Dans cette étude, les chercheurs ont comparé des patients atteints de démence et d'autres indemnes de cette maladie. Le tout en examinant avec précision les benzodiazépines d'instauration ancienne, les doses administrées, les durées de traitement et le type de molécule. « Les résultats suggèrent que le risque de démence est associé seulement au mésusage de ces médicaments, à des durées de traitement au-delà de ce qui est recommandé. On l'avait déjà pressenti », observe le pharmacologue bordelais.
Aller chercher au-delà du mésusage ?
Par ailleurs, d'autres résultats, issus de la cohorte dite des Trois cités, ont montré eux aussi une association positive entre la consommation de benzodiazépine et un risque de démence. « Cette cohorte des 3C qui a été lancée en 1999 auprès de plus de 9 000 personnes âgées de 65 ans au moins à l'inclusion, non démentes confirme de précédentes données (...), sans pouvoir conclure sur le lien de causalité », a rajouté auprès de l'APM le Pr Christophe Tzourio, lui aussi de l'Inserm U897 à l'université de Bordeaux
Mais malgré leur prudence, les chercheurs avancent néanmoins des chiffres troublants concernant cette 2ème étude : « Sur un suivi de 10-11 ans, nous avons plus de 800 cas de démence, diagnostiqués de manière standardisée puisque c'est l'un des principaux sujets de cette cohorte. En revanche, les données de cette analyse ne permettent pas d'établir que le risque de démence est associé à un effet-dose ou à un mésusage des benzodiazépines, même si on voit bien ce mésusage. »
Une étude sans biais protopathique
En outre, les chercheurs précisent que leurs nouveaux travaux prennent en compte notamment le « biais protopathique », c'est-à-dire si les benzodiazépines sont prescrites car la maladie d'Alzheimer est déjà là et entraîne des dépressions et des insomnies, ou si ce sont elles qui induisent l'entrée dans la maladie d'Alzheimer. Alors, pour ces scientifiques, les doutes sur le lien supposé entre psychotropes et démence s'estompent de plus en plus.

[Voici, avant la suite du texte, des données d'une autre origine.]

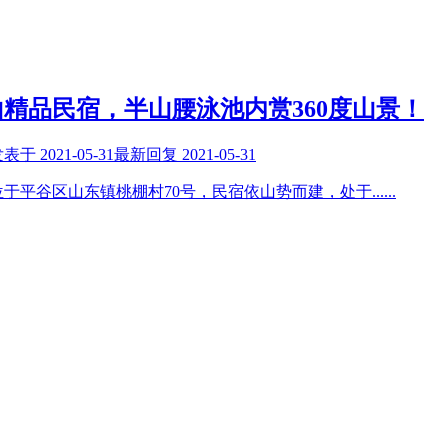
精品民宿，半山腰泳池内赏360度山景！
发表于
2021-05-31
最新回复
2021-05-31
于平谷区山东镇桃棚村70号，民宿依山势而建，处于
......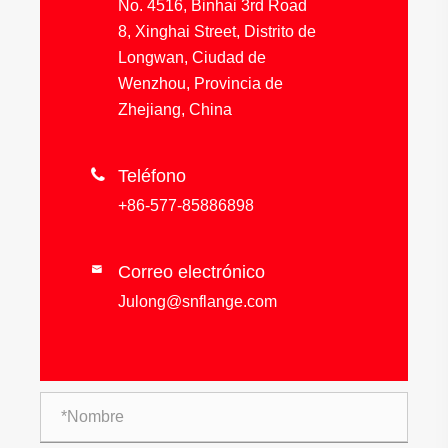
No. 4516, Binhai 3rd Road
8, Xinghai Street, Distrito de
Longwan, Ciudad de
Wenzhou, Provincia de
Zhejiang, China

Teléfono
+86-577-85886898
Correo electrónico

Julong@snflange.com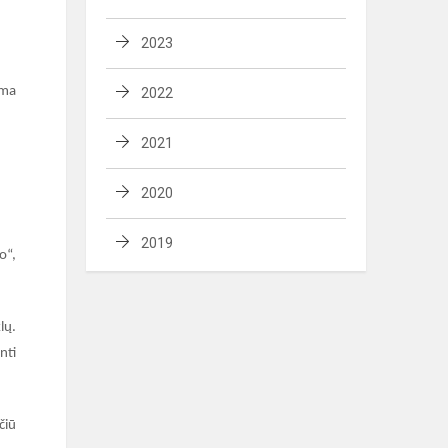
2023
ima
2022
2021
2020
2019
o“,
lų.
nti
čiū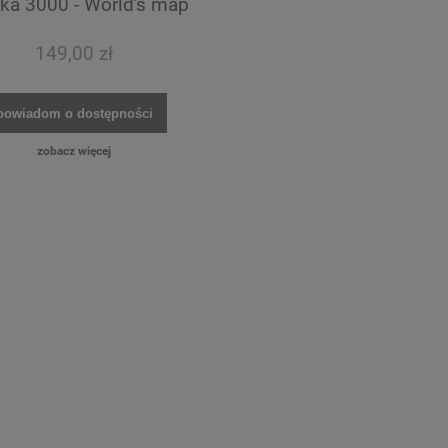
ika 3000 - World's map
149,00 zł
powiadom o dostępności
zobacz więcej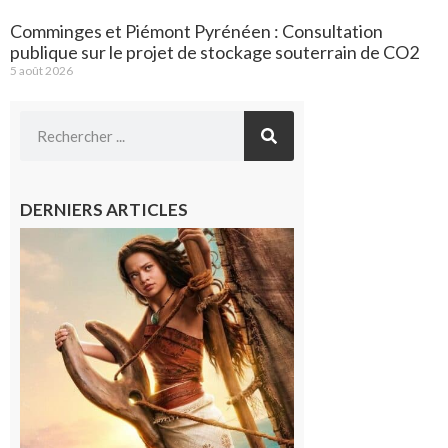
Comminges et Piémont Pyrénéen : Consultation
publique sur le projet de stockage souterrain de CO2
5 août 2026
DERNIERS ARTICLES
Boulogne-
sur-Gesse :
Ciné
Lumière,
demandez
le
programme
!
6 août 2026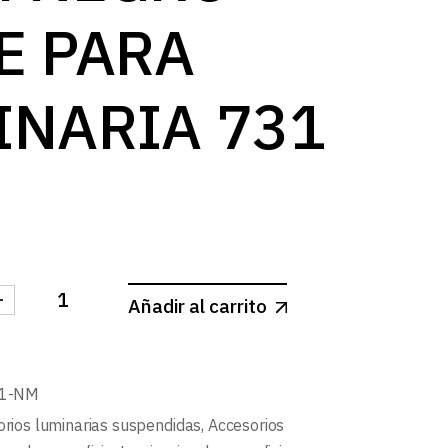
E PARA
INARIA 731
-
Añadir al carrito
SUSPENSION 1.5m NEGRO MATE PARA LUMINARIA 731 
31-NM
rios luminarias suspendidas
,
Accesorios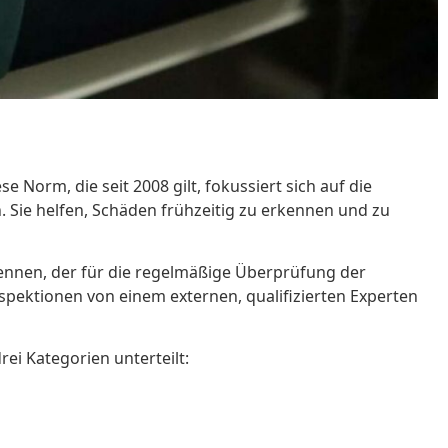
Norm, die seit 2008 gilt, fokussiert sich auf die
n. Sie helfen, Schäden frühzeitig zu erkennen und zu
nennen, der für die regelmäßige Überprüfung der
spektionen von einem externen, qualifizierten Experten
ei Kategorien unterteilt: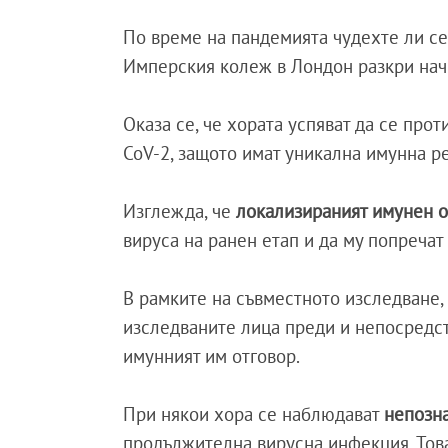
По време на пандемията чудехте ли с
Имперския колеж в Лондон разкри начин
Оказа се, че хората успяват да се прот
CoV-2, защото имат уникална имунна ре
Изглежда, че
локализираният имунен о
вируса на ранен етап и да му попречат
В рамките на съвместното изследване,
изследваните лица преди и непосредст
имунният им отговор.
При някои хора се наблюдават
непозн
продължителна вирусна инфекция. Това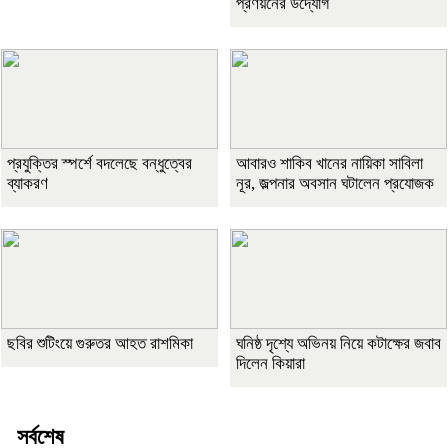
প্রণয়নের উদ্যোগ
প্রযুক্তির স্পর্শে বদলেছে বন্ধুত্বের
আবারও শাকিব খানের নায়িকা সাবিলা
ব্যাকরণ
নূর, জল্পনার অবসান ঘটালেন প্রযোজক
ছবির শুটিংয়ে গুরুতর আহত রাশমিকা
ঘনিষ্ঠ দৃশ্যে অভিনয় নিয়ে কটাক্ষের জবাব
দিলেন কিয়ারা
সর্বশেষ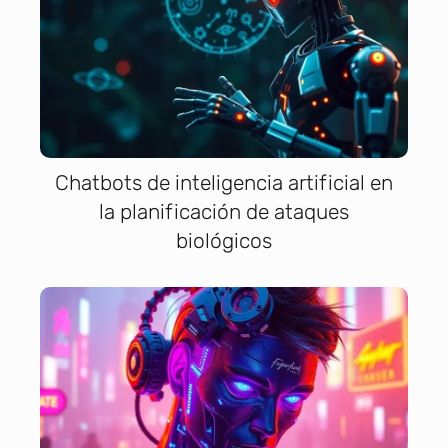
Chatbots de inteligencia artificial en
la planificación de ataques
biológicos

Les deux chercheurs rappellent ainsi que la majorité de l'ensemble des études menées sur ce sujet, par des équipes différentes, avec des méthodologies différentes et sur des populations différentes, ont les mêmes conclusions « peu ou prou. » « Il est rare d'avoir une suspicion étayée par autant de données ! », souligne le Pr Bernard Bégaud.
Eviter les benzodiazépines pour les personnes âgées
En conclusion, le Pr Christophe Tzourio confie à l'Agence presse médicale : « Pour les autorités de santé, il faut répéter un message sanitaire très simple, avec un peu plus d'emphase, en direction des généralistes, principaux prescripteurs, mais aussi de la population générale: éviter les benzodiazépines pour les personnes âgées ! »
Enfin, pour ce dernier, il faut aussi éviter le catastrophisme. Pour cette raison, le chercheur rejette l'idée d'une interdiction de médicaments utiles s'ils sont bien prescrits. Les deux scientifiques appellent donc à une vraie campagne d'information sur ces médicaments.